Source data START

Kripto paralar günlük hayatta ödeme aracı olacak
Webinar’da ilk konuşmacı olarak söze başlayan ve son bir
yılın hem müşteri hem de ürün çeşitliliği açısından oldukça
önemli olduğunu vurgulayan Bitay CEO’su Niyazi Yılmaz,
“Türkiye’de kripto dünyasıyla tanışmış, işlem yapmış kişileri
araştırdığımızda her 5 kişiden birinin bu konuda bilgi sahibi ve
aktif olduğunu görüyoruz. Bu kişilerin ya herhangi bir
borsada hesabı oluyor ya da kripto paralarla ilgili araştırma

Source data END
Source data START

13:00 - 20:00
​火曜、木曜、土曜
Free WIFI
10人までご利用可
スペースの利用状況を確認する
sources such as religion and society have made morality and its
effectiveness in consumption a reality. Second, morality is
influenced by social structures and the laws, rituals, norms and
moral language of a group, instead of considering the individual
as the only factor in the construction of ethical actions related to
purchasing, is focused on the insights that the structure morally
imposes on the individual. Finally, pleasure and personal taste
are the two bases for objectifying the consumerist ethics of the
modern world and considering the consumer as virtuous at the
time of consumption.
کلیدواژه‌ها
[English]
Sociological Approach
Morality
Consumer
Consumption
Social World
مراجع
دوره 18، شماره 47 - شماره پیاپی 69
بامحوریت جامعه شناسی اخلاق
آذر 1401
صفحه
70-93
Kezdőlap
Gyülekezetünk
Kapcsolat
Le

Source data END
Source data START

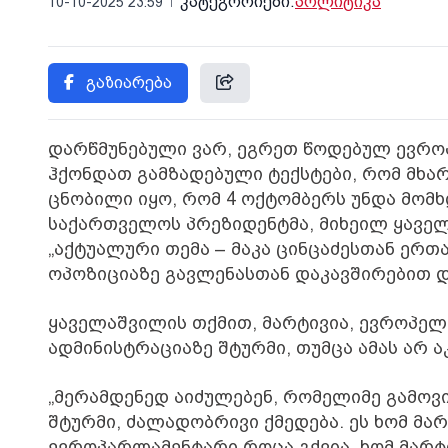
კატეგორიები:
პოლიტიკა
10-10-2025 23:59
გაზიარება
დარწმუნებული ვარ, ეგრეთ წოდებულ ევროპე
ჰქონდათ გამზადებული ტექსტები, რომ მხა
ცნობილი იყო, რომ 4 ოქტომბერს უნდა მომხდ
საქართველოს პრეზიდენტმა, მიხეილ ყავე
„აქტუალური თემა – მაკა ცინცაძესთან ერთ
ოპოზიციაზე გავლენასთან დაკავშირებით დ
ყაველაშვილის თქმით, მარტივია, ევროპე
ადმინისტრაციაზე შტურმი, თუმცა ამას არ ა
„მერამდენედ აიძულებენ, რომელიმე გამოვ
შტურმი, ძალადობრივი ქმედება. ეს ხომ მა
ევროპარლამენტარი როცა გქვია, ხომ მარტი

Source data END

| Exercise prompt |
Pull out the lines of the records from the one containing "Kripto paralar günlük" to the one containing "borsada hesabı oluyor", both included, and copy them without any change.

| Problem solution |
Kripto paralar günlük hayatta ödeme aracı olacak
Webinar’da ilk konuşmacı olarak söze başlayan ve son bir
yılın hem müşteri hem de ürün çeşitliliği açısından oldukça
önemli olduğunu vurgulayan Bitay CEO’su Niyazi Yılmaz,
“Türkiye’de kripto dünyasıyla tanışmış, işlem yapmış kişileri
araştırdığımızda her 5 kişiden birinin bu konuda bilgi sahibi ve
aktif olduğunu görüyoruz. Bu kişilerin ya herhangi bir
borsada hesabı oluyor ya da kripto paralarla ilgili araştırma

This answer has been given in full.